According to Pusey, the PSOJ is one of his association's main partners in its vaccination campaign and TODSS expects the private sector umbrella group will accommodate his members and their relatives at PSOJ vaccination blitz sites islandwide, once TODSS' vaccination campaign gets under way.

He also said claims by taxi and bus operators that TODSS President Egerton Newman has been trying to force them to be vaccinated were not true.

Newman, in his address, stated that public transport owners and operators are finding it difficult to pay monthly instalments on their motor vehicles and household bills due to a reduction in business caused by the pandemic.

“They can't pay their bills. They can't pay for their cars. The cars are in lots right now and they can't pay, so the loan sharks or the banks take back the vehicles. It's a very serious problem we are having, so getting back to normal is key,” Newman said, underscoring the importance of having industry players buy into the vaccination process.

Also adding to the conversation was Nicola Brown, acting operations manager for the Transport Authority, who admitted she had initially been against the vaccine, but after some of her relatives and friends began dying from COVID-19 her views changed.

“I, too, was an anti-vaxxer until I started seeing my friends and family members die. It was then I realised the effects of COVID-19,” she said.

“We have to check documents as Transport Authority inspectors. We know the adverse effects, so I am in total agreement with the initiative and I hope that it will go the way it should and that the operators will take up the request to vaccinate so that we can go back to order,” she said.

The Jamaica Constabulary Force's Public Safety and Traffic Enforcement Branch also endorsed the initiative.

Deputy Superintendent Winchester Watson said that the police, like drivers and conductors, are at high risk of COVID-19 infection due to their interaction with the public.

“We encourage persons to make themselves, the environment, and their colleagues safer. Wherever the crowd is, we have to make it safe. If a vaccination blitz is going on, we will have to be there to ensure everything goes well with traffic and otherwise. If there is disturbance, we will make ourselves available to make it safe,” Watson said, while encouraging TODSS to keep a record of its members who have already taken the COVID-19 vaccine, so that the organisation can know who to target during its campaign.

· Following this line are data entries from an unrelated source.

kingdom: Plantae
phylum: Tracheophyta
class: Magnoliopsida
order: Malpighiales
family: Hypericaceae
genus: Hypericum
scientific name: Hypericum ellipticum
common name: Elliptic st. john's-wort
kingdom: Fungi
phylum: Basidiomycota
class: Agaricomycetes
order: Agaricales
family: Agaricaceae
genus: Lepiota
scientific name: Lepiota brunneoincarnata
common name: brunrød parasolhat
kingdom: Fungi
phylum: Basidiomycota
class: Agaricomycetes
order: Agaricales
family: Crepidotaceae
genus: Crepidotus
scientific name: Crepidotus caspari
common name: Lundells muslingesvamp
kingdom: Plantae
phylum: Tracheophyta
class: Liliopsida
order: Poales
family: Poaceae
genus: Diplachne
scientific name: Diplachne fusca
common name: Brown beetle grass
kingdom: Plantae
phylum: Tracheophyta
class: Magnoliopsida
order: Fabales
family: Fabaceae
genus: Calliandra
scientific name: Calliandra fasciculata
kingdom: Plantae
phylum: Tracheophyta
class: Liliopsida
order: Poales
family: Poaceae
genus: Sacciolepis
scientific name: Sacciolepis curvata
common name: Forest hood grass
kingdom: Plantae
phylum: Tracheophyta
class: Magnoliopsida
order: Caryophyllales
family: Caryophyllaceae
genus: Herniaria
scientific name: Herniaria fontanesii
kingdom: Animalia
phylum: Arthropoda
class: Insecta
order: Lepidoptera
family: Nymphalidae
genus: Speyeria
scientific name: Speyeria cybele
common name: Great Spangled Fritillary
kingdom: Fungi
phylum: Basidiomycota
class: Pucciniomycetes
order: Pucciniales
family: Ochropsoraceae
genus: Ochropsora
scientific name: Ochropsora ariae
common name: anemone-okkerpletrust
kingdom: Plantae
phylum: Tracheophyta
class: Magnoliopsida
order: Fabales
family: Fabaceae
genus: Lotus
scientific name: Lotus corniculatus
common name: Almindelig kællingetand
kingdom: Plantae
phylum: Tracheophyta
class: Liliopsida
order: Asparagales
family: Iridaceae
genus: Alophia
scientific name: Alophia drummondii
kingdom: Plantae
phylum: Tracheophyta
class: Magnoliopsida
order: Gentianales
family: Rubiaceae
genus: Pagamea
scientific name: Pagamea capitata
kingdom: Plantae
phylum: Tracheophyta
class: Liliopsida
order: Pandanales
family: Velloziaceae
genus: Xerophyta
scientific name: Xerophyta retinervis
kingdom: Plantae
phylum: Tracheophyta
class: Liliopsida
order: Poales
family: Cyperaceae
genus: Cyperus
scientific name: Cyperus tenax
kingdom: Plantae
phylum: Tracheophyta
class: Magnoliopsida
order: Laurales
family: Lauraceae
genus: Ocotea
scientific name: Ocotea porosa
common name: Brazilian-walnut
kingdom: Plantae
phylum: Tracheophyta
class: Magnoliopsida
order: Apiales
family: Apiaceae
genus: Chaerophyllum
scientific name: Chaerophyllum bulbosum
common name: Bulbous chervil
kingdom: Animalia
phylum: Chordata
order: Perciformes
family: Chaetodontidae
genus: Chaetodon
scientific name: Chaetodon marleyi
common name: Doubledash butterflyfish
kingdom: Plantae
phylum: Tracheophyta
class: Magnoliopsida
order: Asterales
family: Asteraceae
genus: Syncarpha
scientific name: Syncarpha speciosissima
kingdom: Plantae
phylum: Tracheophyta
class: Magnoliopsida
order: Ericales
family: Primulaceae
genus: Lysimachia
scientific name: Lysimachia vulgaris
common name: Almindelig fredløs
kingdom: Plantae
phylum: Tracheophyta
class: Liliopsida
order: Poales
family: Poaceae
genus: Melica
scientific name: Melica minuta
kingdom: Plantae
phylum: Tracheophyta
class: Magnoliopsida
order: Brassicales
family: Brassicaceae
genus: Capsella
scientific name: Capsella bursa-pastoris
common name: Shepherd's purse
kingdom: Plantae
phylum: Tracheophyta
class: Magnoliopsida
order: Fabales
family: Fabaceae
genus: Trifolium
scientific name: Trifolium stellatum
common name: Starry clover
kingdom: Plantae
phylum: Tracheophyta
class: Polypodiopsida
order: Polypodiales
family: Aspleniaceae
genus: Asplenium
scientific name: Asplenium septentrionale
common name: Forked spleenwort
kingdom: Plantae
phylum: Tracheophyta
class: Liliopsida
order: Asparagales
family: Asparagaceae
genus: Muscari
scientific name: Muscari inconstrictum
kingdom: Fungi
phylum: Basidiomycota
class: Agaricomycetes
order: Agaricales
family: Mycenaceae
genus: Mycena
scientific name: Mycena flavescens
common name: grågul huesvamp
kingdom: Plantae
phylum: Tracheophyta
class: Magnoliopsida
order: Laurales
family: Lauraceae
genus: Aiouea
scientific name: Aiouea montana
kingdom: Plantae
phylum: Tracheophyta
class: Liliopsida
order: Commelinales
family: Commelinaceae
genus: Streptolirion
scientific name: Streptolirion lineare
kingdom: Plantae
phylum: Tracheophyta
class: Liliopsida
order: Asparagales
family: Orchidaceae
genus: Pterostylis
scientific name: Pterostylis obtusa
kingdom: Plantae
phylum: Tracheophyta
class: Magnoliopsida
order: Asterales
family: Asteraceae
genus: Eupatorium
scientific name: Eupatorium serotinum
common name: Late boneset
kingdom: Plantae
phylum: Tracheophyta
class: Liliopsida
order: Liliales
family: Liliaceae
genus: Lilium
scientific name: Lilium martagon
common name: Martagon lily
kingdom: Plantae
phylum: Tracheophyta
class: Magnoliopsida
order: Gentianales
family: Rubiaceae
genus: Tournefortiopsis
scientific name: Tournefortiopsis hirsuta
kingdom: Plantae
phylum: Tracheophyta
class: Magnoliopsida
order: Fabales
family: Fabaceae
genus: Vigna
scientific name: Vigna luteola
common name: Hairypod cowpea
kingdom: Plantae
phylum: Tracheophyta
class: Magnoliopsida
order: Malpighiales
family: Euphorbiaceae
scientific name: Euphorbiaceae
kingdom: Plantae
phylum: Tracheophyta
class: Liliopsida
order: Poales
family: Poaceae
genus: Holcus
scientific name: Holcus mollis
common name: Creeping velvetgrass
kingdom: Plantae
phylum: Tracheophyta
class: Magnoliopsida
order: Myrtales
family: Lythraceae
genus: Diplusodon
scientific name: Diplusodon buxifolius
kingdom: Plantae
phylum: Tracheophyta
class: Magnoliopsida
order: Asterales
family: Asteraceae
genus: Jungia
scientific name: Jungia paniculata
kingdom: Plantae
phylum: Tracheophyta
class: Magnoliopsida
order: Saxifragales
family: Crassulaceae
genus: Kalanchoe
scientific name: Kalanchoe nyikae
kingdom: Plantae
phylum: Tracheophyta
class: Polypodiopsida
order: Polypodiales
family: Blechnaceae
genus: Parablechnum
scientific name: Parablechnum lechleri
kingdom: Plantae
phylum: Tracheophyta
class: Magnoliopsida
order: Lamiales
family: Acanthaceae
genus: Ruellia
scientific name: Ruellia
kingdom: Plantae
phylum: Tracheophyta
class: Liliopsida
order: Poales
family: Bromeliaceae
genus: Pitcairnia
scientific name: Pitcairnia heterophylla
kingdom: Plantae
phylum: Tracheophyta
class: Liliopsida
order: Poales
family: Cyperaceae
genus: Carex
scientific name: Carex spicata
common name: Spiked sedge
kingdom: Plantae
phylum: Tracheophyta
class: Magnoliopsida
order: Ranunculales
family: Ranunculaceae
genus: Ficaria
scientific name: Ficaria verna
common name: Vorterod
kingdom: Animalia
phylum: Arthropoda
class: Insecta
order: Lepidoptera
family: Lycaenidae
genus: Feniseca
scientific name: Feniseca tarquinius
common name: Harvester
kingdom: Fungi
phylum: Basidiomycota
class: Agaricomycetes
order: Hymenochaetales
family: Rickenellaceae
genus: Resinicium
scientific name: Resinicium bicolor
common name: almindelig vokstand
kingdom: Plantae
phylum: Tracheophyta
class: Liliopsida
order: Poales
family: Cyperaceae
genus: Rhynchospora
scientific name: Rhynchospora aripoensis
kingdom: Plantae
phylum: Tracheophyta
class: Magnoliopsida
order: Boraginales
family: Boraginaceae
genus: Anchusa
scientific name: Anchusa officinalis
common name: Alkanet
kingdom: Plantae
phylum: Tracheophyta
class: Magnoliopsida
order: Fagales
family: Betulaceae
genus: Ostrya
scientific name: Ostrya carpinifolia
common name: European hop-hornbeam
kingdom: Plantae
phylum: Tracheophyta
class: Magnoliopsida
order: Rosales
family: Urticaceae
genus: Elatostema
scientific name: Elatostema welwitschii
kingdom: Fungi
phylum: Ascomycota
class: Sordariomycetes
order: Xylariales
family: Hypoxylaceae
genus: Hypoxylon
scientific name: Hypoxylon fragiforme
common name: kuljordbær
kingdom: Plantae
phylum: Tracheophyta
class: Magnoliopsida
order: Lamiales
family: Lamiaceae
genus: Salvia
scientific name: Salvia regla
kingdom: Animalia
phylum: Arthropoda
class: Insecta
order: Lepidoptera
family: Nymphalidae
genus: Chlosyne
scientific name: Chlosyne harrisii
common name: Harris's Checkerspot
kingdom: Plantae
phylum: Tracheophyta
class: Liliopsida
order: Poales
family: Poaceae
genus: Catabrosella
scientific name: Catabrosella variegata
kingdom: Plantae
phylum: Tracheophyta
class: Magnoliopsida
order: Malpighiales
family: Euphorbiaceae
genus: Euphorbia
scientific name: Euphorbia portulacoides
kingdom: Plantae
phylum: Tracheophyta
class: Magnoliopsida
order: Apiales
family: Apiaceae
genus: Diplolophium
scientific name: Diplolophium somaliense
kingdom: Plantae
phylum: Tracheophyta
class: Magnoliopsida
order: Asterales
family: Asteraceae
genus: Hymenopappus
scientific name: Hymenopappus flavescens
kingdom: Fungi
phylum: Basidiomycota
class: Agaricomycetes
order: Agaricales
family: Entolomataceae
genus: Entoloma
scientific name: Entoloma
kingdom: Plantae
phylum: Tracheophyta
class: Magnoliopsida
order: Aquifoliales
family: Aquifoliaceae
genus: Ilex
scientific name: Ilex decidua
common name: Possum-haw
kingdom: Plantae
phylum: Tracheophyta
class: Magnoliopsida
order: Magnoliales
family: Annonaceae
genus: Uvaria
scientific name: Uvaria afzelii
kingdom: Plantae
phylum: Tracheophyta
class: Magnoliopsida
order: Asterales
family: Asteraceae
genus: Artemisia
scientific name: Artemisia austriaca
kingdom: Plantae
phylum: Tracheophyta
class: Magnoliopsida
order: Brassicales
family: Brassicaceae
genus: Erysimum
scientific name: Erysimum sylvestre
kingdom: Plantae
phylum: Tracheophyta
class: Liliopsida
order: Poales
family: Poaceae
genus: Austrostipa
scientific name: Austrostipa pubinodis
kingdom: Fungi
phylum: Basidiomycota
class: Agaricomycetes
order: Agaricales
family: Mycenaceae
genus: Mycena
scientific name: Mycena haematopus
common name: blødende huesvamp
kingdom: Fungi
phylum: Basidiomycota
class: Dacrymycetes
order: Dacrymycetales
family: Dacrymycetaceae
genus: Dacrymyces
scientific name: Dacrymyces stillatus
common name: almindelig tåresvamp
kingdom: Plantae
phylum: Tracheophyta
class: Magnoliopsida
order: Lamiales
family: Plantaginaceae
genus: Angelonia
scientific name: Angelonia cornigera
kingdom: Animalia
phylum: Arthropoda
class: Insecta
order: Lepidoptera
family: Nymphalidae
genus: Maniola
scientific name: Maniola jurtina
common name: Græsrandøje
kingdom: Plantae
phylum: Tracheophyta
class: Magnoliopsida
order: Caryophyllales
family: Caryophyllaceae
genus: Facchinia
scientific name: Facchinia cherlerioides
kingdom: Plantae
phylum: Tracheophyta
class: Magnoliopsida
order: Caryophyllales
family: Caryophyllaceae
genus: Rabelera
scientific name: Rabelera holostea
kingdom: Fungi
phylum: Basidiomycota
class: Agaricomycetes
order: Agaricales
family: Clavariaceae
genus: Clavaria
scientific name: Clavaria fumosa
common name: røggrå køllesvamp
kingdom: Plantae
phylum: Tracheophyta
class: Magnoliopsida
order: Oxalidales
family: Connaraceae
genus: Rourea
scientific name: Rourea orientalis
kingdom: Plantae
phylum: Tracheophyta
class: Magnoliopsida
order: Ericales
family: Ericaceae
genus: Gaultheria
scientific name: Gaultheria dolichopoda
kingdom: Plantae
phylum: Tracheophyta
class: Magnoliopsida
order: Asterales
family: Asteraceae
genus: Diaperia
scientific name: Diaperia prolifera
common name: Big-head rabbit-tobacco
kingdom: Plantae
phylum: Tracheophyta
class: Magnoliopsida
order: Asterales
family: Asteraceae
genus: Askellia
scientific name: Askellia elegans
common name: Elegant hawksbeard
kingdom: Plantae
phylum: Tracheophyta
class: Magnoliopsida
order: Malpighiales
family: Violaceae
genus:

According to Newman, the PSOJ has agreed to work with transport operators, allowing them to utilise their vaccination sites over a four-month period.

“The idea is to get 600 persons vaccinated on the first day. We have a four-month campaign with the help of the PSOJ and other partners. Where the PSOJ can't find space, the Ministry of Health can guide us. We cannot force anybody to take the vaccine. All we can do is encourage. We have until March next year to get 55 per cent of our people vaccinated,” Newman said.